_Extract provided_:
----
On an entirely separate note, I'd love to see a port of this for Android :)
> In many ways, the radare2 plugin architecture is far superior to IDAs, and I hope this project can start to bridge the gap between functionality and ease-of-use.
I think one of the most difficult things for me with r2 is that there is no stable API and minimal detection for the internal stuff. If you're merely working on top of well supported architectures (e.g. arm, x86) you're probably going to do just fine with the "pipe" interface.
However, for more advanced features (e.g. new architectures) it's less fun. For instance, when the python bindings break the general response is "fix it yourself and submit a pull request because we don't want to maintain python bindings". Which would be great if the APIs weren't a constantly moving target.
The lack of clear documentation hurts the APIs themselves as it's not necessarily clear which parts are deprecated and which represent best practices. Hopefully with the growing community we'll see some of the cruft get cleaned up.
I looked into buying IDA Pro a while back and the experience was like buying enterprise software in 1997. There's not much of a reason for me to have it but it'd be a fun thing to have and toy with in spare time but I'm not really willing to pay an insane subscription price on a sketchy website.
Sure, but it's not really the type of tool you play with during the weekends. It's high powered and the industry standard.
I, and many of my colleagues, would gladly play 4 or 5 times the price for IDA and Hex Rays. Though, any decent security company will purchase a subscription for it's employees.
>it's not really the type of tool you play with during the weekends
I am not so sure I agree. I can take another example, CAD software. There are high powered industry standard softwares which I would love to use on weekends and maybe even use in side projects for profit, but there's no way I can pay $2k/year and justify that. A $2k permanent license? Sure, it's a stretch but I'd probably go for it. 180/month though, whatever I'm doing would have to be really serious before I could justify that.
And I won't ever start at that price so the deal is dead.
There's a parallel in 3d printing. Not so long ago 3d printers were insanely expensive and only accessible to professionals. Now consumer grade machines are starting to replace machines that cost 10-100x more.
It's a frustrating thing about the economy where power tools that could enable a lot of people to do a lot of things are priced so that only a few people who can pay a lot can have access to them. I get that the people making them need to make a livelihood, but the frustration remains.
----
_Directions_: Transcribe the part of the reverse-engineering tools discussion from "The lack of" to "a sketchy website.".

(Extracted data entries)
----
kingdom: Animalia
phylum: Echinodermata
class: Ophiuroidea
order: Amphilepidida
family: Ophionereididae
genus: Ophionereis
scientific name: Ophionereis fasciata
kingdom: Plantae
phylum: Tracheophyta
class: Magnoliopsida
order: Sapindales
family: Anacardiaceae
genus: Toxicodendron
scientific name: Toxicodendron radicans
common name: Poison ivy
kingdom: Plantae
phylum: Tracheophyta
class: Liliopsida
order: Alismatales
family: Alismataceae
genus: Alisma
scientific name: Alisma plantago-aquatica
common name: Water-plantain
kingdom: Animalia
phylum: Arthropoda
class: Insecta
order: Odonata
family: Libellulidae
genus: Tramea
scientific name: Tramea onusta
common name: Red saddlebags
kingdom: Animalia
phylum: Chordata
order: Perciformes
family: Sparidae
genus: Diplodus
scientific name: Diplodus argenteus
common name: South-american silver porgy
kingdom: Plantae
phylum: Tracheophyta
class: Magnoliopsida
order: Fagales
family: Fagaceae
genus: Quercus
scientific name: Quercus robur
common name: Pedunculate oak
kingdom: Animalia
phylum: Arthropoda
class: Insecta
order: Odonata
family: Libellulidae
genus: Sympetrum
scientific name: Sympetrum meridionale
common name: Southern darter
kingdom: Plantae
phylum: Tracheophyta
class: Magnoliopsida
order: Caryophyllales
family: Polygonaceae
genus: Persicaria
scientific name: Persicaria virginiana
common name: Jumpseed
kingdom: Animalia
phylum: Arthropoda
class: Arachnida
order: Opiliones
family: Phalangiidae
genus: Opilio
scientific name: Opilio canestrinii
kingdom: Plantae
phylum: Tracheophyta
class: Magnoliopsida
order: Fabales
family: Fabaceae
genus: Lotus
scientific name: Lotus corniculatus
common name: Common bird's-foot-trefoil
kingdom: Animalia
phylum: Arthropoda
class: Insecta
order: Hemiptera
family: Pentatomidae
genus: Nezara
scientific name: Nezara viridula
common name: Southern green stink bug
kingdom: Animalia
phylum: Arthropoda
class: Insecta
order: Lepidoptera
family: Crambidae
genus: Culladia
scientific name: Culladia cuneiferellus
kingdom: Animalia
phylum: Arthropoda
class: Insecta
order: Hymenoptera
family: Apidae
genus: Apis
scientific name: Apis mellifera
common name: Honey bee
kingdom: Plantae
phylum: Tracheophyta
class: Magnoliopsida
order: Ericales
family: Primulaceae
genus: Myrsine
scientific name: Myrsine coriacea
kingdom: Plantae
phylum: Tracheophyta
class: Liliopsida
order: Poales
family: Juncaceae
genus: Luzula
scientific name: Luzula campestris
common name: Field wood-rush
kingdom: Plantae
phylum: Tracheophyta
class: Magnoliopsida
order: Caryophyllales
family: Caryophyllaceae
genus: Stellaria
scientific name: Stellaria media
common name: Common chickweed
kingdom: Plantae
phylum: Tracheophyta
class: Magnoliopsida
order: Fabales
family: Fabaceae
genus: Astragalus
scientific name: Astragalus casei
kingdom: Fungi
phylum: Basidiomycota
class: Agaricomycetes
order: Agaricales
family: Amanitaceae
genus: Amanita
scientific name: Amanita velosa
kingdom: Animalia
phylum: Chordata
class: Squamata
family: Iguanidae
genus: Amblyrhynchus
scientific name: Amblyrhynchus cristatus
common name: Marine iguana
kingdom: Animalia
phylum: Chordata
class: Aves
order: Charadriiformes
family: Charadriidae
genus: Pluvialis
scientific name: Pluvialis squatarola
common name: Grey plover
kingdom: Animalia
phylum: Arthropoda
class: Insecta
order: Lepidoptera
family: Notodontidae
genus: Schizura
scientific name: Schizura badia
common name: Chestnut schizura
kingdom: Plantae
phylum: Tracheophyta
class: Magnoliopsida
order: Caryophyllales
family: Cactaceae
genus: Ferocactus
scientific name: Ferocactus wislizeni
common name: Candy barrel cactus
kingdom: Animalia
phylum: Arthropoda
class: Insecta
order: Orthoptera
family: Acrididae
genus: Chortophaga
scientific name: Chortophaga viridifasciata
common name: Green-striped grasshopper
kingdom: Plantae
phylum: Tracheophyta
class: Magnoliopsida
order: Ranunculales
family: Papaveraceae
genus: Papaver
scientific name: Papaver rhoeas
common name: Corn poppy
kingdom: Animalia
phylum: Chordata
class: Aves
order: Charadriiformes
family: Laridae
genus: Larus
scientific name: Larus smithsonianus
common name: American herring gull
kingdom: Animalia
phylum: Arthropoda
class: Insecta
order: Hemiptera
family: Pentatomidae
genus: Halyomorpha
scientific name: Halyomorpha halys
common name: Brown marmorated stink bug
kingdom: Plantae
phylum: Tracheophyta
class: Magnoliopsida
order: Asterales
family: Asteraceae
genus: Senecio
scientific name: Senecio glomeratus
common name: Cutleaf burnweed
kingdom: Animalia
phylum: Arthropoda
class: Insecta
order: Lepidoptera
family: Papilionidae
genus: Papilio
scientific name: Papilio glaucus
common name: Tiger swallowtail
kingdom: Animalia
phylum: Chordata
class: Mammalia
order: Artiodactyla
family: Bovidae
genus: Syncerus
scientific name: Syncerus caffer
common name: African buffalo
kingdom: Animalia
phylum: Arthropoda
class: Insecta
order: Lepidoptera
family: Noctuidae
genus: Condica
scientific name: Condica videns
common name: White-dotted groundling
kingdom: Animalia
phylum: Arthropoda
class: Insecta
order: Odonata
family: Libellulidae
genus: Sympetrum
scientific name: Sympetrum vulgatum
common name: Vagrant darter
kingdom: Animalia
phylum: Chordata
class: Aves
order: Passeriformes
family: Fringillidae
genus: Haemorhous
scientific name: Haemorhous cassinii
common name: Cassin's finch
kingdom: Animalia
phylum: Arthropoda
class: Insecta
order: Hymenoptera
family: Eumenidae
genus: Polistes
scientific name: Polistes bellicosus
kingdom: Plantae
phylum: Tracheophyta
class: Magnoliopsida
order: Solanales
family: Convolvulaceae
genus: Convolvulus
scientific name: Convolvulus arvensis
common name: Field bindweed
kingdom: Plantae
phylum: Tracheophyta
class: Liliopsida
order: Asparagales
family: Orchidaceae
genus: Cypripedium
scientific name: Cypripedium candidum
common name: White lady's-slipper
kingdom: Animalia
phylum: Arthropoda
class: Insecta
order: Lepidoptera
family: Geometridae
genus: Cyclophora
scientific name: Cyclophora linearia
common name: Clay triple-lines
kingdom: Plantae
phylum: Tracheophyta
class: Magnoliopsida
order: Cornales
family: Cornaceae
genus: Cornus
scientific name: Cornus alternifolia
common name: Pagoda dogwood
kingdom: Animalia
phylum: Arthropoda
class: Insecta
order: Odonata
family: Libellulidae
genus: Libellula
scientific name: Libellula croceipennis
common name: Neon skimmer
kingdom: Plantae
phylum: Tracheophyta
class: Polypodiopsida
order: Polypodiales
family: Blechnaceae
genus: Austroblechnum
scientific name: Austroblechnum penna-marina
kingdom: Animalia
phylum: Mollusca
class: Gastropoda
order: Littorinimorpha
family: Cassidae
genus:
----
_Solution to the problem_:
The lack of clear documentation hurts the APIs themselves as it's not necessarily clear which parts are deprecated and which represent best practices. Hopefully with the growing community we'll see some of the cruft get cleaned up.
I looked into buying IDA Pro a while back and the experience was like buying enterprise software in 1997. There's not much of a reason for me to have it but it'd be a fun thing to have and toy with in spare time but I'm not really willing to pay an insane subscription price on a sketchy website.